All entries below must be written out verbatim, and the images must be dropped.

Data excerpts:
====

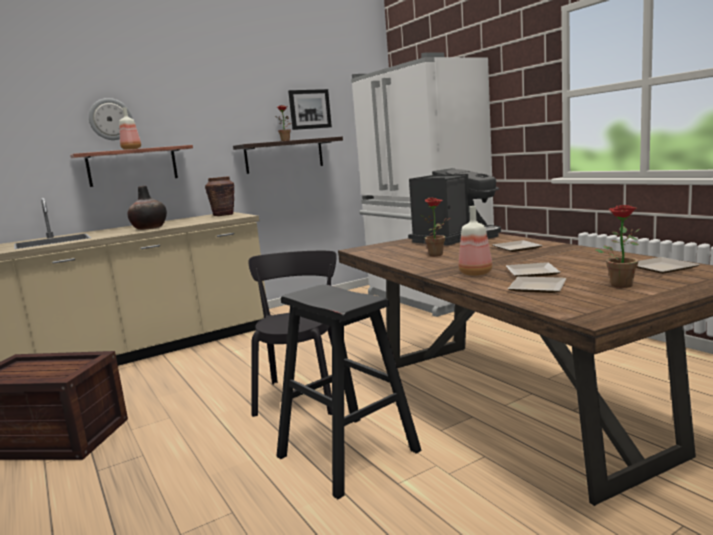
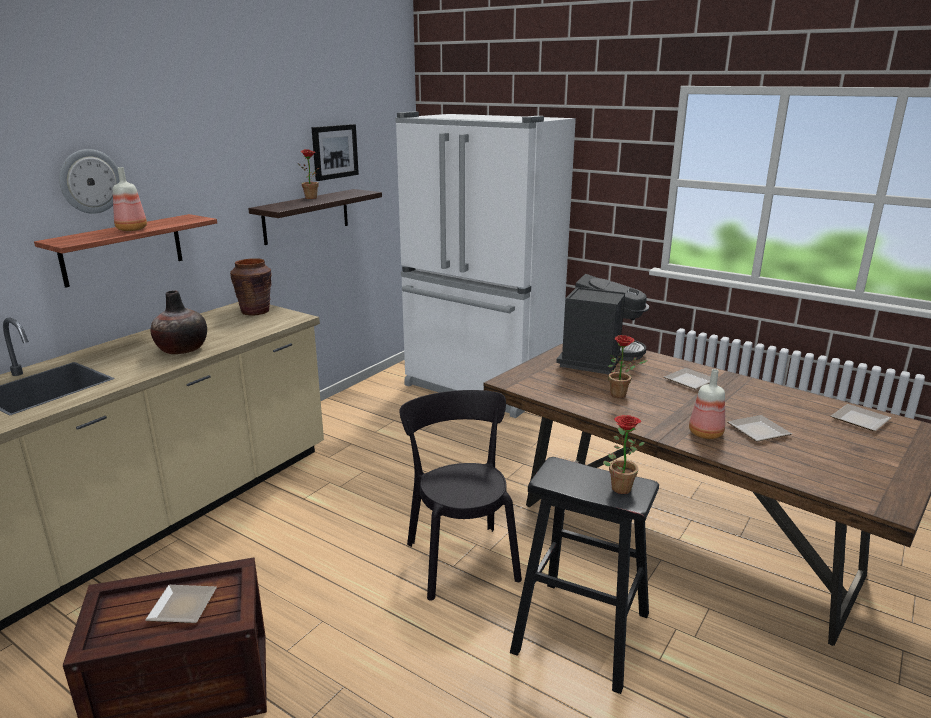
camera: 25 degrees left, 10 degrees up
plate [508,276,567,293] -> plate moved to [145,585,217,623]
potted plant [594,205,641,288] -> potted plant moved to [603,415,645,494]

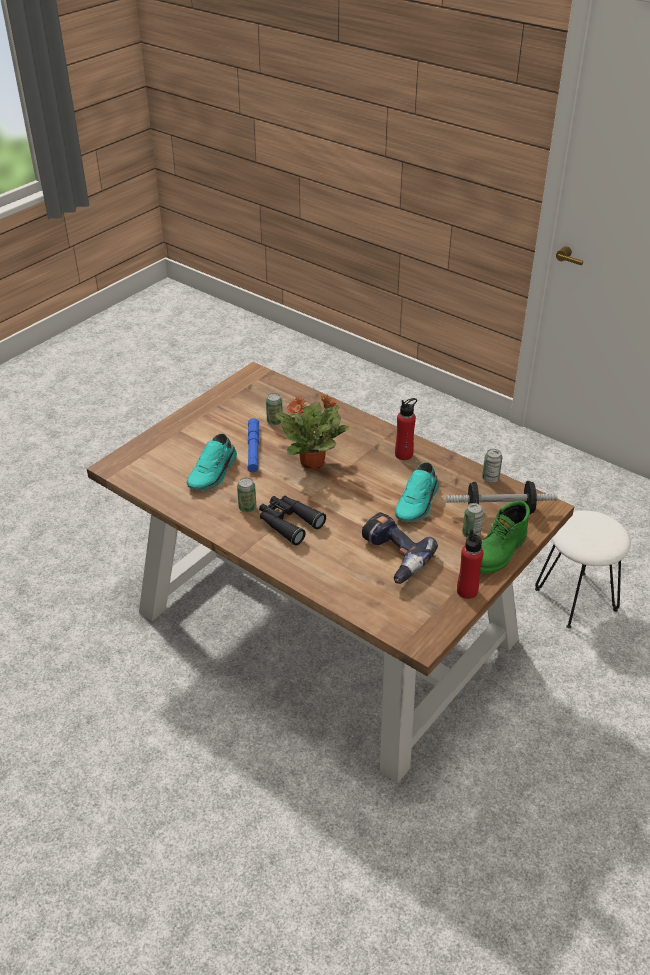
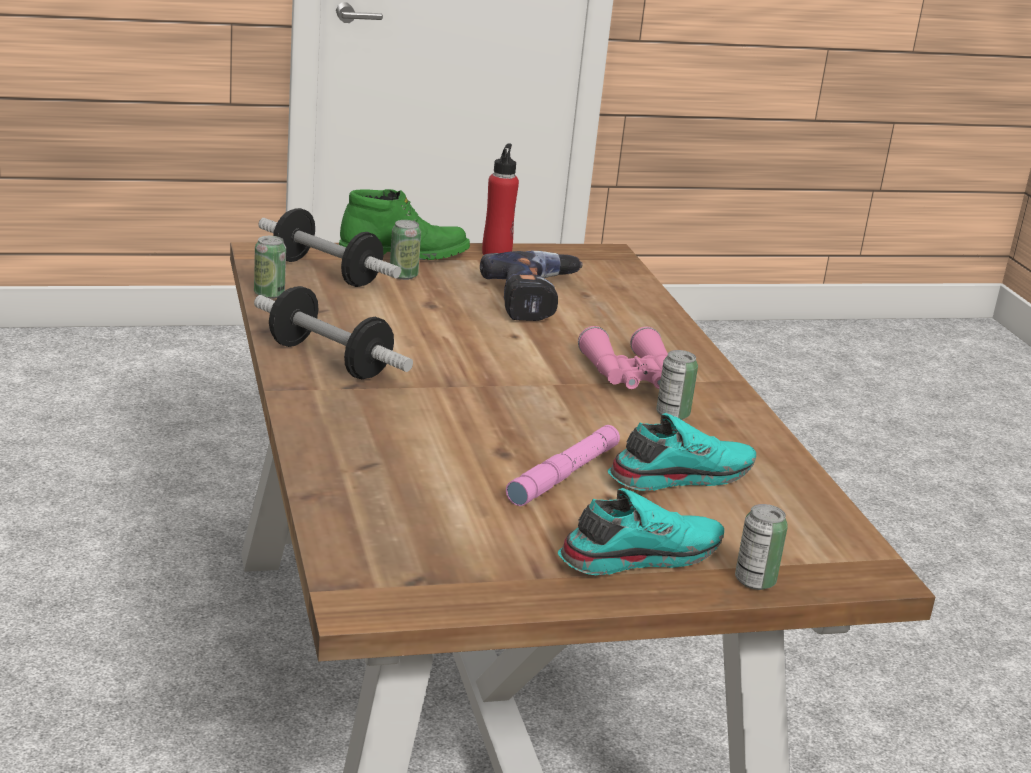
camera: 145 degrees left, 15 degrees down
blue flashlight [248,418,259,472] -> pink flashlight [506,425,620,506]
black binoculars [259,496,326,545] -> pink binoculars [578,326,668,389]
can [266,393,283,425] -> can moved to [735,504,788,590]
potted plant [275,394,349,469] -> none
red bottle [395,398,417,460] -> dumbbell [254,286,413,379]
turquoise shoe [395,462,439,522] -> turquoise shoe moved to [558,488,724,575]
white stool [535,511,631,629] -> none

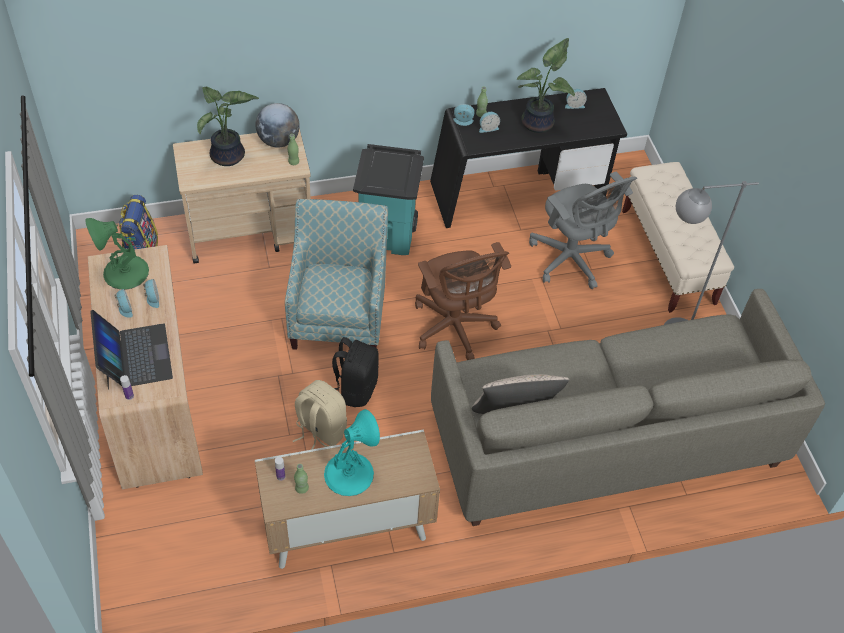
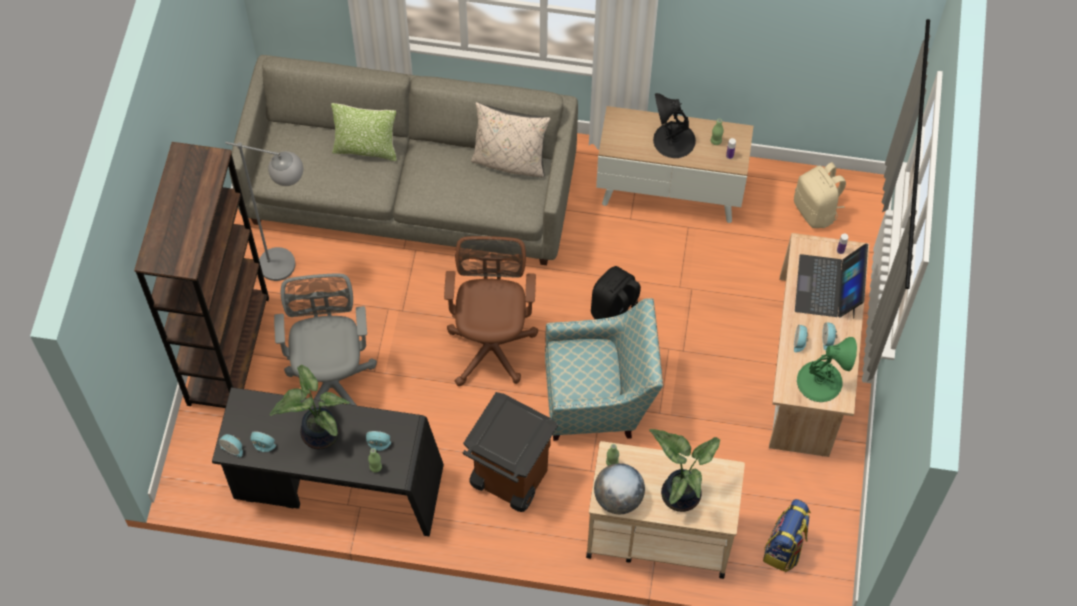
camera: 155 degrees left, 10 degrees up
armchair [285,199,388,350] -> armchair turned 120 degrees counterclockwise [545,298,663,441]
beige backpack [293,380,347,450] -> beige backpack moved to [794,162,846,228]
turquoise table lamp [324,409,380,496] -> black table lamp [653,93,696,158]
turquoise trash can [353,144,424,255] -> brown trash can [463,392,558,512]
alarm clock [453,104,475,126] -> alarm clock moved to [219,434,243,457]
beige bench [622,162,734,313] -> brown bookcase [134,142,269,408]
none -> pillow [331,103,397,161]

====

**EXPECTED ANSWER**.
camera: 25 degrees left, 10 degrees up
plate [508,276,567,293] -> plate moved to [145,585,217,623]
potted plant [594,205,641,288] -> potted plant moved to [603,415,645,494]

camera: 145 degrees left, 15 degrees down
blue flashlight [248,418,259,472] -> pink flashlight [506,425,620,506]
black binoculars [259,496,326,545] -> pink binoculars [578,326,668,389]
can [266,393,283,425] -> can moved to [735,504,788,590]
potted plant [275,394,349,469] -> none
red bottle [395,398,417,460] -> dumbbell [254,286,413,379]
turquoise shoe [395,462,439,522] -> turquoise shoe moved to [558,488,724,575]
white stool [535,511,631,629] -> none

camera: 155 degrees left, 10 degrees up
armchair [285,199,388,350] -> armchair turned 120 degrees counterclockwise [545,298,663,441]
beige backpack [293,380,347,450] -> beige backpack moved to [794,162,846,228]
turquoise table lamp [324,409,380,496] -> black table lamp [653,93,696,158]
turquoise trash can [353,144,424,255] -> brown trash can [463,392,558,512]
alarm clock [453,104,475,126] -> alarm clock moved to [219,434,243,457]
beige bench [622,162,734,313] -> brown bookcase [134,142,269,408]
none -> pillow [331,103,397,161]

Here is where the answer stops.